**Requirement:** Reproduce the text of every record below line for line, leaving out the images themselves.

▼

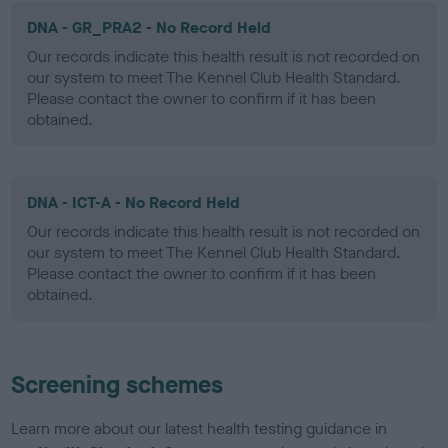
DNA - GR_PRA2 - No Record Held
Our records indicate this health result is not recorded on
our system to meet The Kennel Club Health Standard.
Please contact the owner to confirm if it has been
obtained.
DNA - ICT-A - No Record Held
Our records indicate this health result is not recorded on
our system to meet The Kennel Club Health Standard.
Please contact the owner to confirm if it has been
obtained.
Screening schemes
Learn more about our latest health testing guidance in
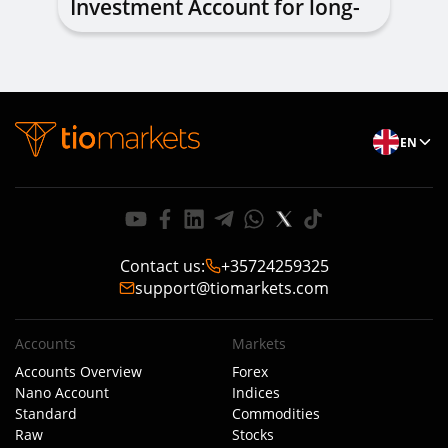
Investment Account for long-
term investing
EN
Contact us
:
+35724259325
support@tiomarkets.com
Accounts
Markets
Accounts Overview
Forex
Nano Account
Indices
Standard
Commodities
Raw
Stocks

▲

**Answer:**
DNA - GR_PRA2 - No Record Held
Our records indicate this health result is not recorded on
our system to meet The Kennel Club Health Standard.
Please contact the owner to confirm if it has been
obtained.
DNA - ICT-A - No Record Held
Our records indicate this health result is not recorded on
our system to meet The Kennel Club Health Standard.
Please contact the owner to confirm if it has been
obtained.
Screening schemes
Learn more about our latest health testing guidance in
Investment Account for long-
term investing
EN
Contact us
:
+35724259325
support@tiomarkets.com
Accounts
Markets
Accounts Overview
Forex
Nano Account
Indices
Standard
Commodities
Raw
Stocks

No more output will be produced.